Mr President, the people have not misunderstood your government’s kind gesture but they are of the view that your government has too much on its plate to deal with such irrelevant matters and getting involved with issues that would not bring any direct benefit to resolving the urgent crisis in the country. The criticism of the intent has not been negative but positive. It’s part of ensuring good governance and accountability.
Mr President, let us even give you and your government the benefit of the doubt that some rich philanthropists are funding the pilgrimage or joy ride. Why can they handle the whole exercise by themselves and call for government assistance when necessary, instead you have a minister dealing directly with it? It creates the impression that some of your ministers have nothing serious to do. Is he the appropriate minister to handle religious matters and foreign travel?
Mr President, some of us do not believe that the reported cost of $600,000 is from private sources. If that is the case, we the doubters challenge your government to publish the list of donors and how much each was donating or has donated. You probably tell Ghanaians that the private donors want to maintain their anonymity and remain private. Would that not be a perfect excuse to hide the fact that this trip is being financed by tax payers?
Ghanaian voters expect that (particularly since you recently said that you are unable to sleep because of the electricity and water crisis), your government will give priority attention to urgent matters such as water, energy, education, health and others. Because these have become crisis and the urgency in finding solutions to them presupposes that when philanthropists approached your government to facilitate this trip, your citizens would have expected you to suggest that they donate the money to some other good causes such as health or education or use it to supply good drinking water, solar energy, build schools (replace some schools under trees) or health centres in rural Ghana? Is that not what is expected of a serious government with the right priorities?
Mr President, is it not true that because of the false prophesy by the fake Pastor (Owusu Bempah) that you will die this year or perhaps the presidential petition at the Supreme Court, your government is paying for and facilitating these pastors to go to pray in Israel? If you are a true believer, then do not worry yourself over Owusu-Bampa’s false prophesy because nothing will happen to you. Follow Pope Francis and ask your people to pray with and for you. Moreover, no amount of praying in Israel will affect or change the outcome of the presidential petition. Have faith, pray to God and the Lord will listen to you and grant your requests. God is in Ghana and not only in Israel because God is Omnipresence as Jesus said in Matthew 18 verse 20.
◇ ◇ ◇ ◇
The problem.
Answer these questions about the passage on the pilgrimage to Israel:
1. What reported cost of the trip does the passage mention?
2. Which two crises does the passage say the President claimed were keeping him from sleeping?
3. Which Bible chapter and verse does the passage cite?

Extracted data.
◇ ◇ ◇ ◇
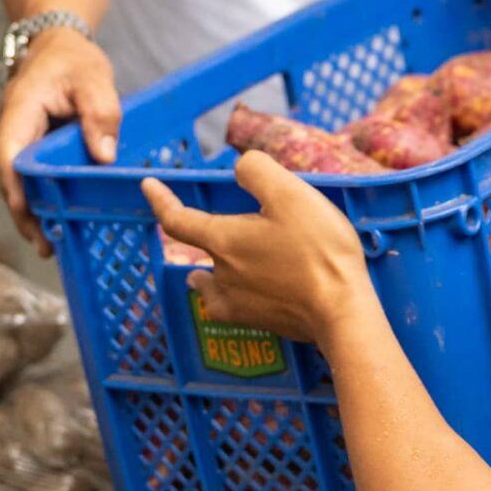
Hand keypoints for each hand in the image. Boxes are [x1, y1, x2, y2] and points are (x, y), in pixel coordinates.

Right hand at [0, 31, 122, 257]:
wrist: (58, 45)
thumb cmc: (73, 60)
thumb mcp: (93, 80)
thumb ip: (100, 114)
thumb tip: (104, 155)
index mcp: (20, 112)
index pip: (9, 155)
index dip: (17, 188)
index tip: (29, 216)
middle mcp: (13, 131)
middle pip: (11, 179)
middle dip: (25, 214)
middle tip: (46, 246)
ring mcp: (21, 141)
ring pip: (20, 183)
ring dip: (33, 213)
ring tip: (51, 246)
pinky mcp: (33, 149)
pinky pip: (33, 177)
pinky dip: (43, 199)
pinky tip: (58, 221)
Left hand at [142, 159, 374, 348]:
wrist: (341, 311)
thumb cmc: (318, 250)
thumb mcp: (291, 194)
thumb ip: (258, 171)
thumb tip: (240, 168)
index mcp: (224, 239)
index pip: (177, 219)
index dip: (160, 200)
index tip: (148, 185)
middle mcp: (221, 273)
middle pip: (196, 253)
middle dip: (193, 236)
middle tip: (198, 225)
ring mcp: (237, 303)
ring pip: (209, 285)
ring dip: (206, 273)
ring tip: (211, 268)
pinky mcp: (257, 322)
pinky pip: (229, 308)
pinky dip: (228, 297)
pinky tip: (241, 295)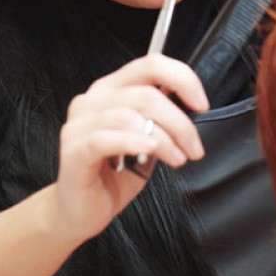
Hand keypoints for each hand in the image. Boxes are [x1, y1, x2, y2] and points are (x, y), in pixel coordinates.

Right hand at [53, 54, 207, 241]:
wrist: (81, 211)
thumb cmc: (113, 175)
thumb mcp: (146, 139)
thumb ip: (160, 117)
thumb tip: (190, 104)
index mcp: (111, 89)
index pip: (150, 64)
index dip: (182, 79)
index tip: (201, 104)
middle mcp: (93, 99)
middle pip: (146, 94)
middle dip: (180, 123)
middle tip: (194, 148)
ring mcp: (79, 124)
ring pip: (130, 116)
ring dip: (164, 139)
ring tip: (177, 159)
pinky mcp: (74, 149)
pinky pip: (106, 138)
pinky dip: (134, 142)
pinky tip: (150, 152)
◇ ◇ ◇ ◇
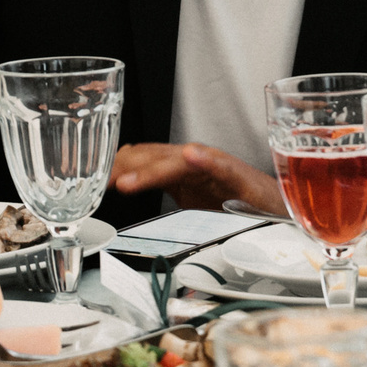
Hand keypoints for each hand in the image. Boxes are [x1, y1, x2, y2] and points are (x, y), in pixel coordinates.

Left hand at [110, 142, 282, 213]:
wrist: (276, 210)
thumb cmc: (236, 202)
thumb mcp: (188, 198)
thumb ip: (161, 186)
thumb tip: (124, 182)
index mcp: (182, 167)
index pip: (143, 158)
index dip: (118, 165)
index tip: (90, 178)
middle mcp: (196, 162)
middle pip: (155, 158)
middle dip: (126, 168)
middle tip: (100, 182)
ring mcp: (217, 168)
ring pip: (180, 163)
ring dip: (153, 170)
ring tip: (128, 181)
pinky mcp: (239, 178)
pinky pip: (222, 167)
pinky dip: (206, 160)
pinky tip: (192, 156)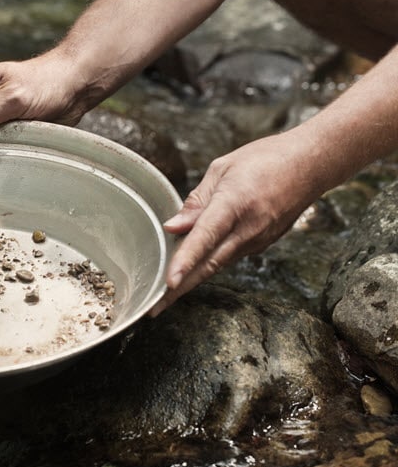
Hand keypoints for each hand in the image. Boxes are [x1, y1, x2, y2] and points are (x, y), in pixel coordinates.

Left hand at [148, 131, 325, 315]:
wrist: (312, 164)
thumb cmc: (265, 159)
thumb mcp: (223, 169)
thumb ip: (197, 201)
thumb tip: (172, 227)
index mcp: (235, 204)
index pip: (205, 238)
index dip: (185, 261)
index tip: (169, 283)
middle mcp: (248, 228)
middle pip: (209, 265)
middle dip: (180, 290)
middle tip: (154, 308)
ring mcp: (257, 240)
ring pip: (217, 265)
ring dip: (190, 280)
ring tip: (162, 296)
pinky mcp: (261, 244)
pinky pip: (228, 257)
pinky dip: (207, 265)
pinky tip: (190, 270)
◇ ◇ ◇ ◇
Answer to this problem.
1. $600,000
2. The electricity and water crisis
3. Matthew 18 verse 20